Can you pull out every line of the rows below that contains the word "شركة"? Matching is case-sensitive.

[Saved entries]
-*-

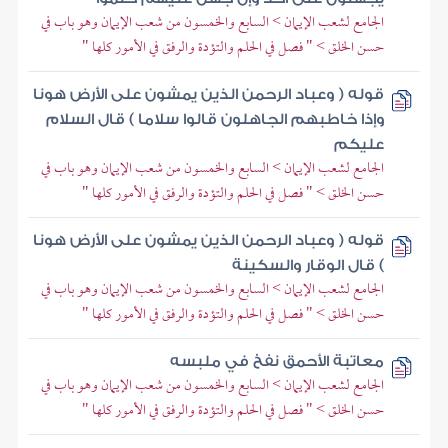
الجامع لشعب الإيمان > السابع والخمسون من شعب الإيمان وهو باب في
حسن الخلق > " فصل في الحلم والتؤدة والرفق في الأمور كلها "
قوله ( وعباد الرحمن الذين يمشون على الأرض هونا
وإذا خاطبهم الجاهلون قالوا سلاما ) قال السلام
عليكم
الجامع لشعب الإيمان > السابع والخمسون من شعب الإيمان وهو باب في
حسن الخلق > " فصل في الحلم والتؤدة والرفق في الأمور كلها "
قوله ( وعباد الرحمن الذين يمشون على الأرض هونا
) قال الوقار والسكينة
الجامع لشعب الإيمان > السابع والخمسون من شعب الإيمان وهو باب في
حسن الخلق > " فصل في الحلم والتؤدة والرفق في الأمور كلها "
معاتبة الأحمق نفخ في ملبسه
الجامع لشعب الإيمان > السابع والخمسون من شعب الإيمان وهو باب في
حسن الخلق > " فصل في الحلم والتؤدة والرفق في الأمور كلها "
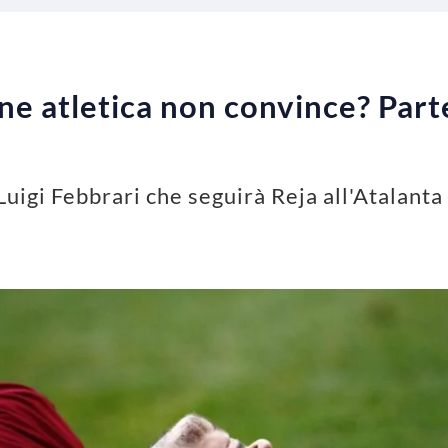
ne atletica non convince? Parte
uigi Febbrari che seguirà Reja all'Atalanta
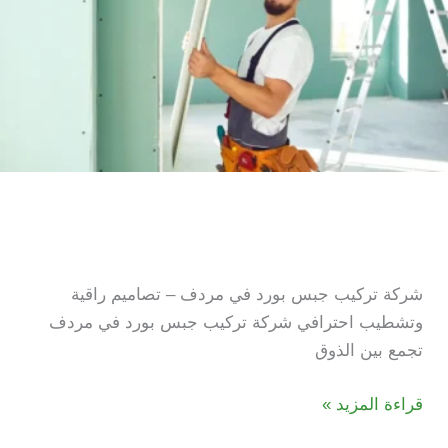
شركة تركيب جبس بورد في
مردف
شركة تركيب جبس بورد في مردف – تصاميم راقية
وتشطيب احترافي شركة تركيب جبس بورد في مردف
تجمع بين الذوق
شركة
قراءة المزيد »
تركيب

-*-

§ Solution to the exercise:
شركة تركيب جبس بورد في
شركة تركيب جبس بورد في مردف – تصاميم راقية
وتشطيب احترافي شركة تركيب جبس بورد في مردف
شركة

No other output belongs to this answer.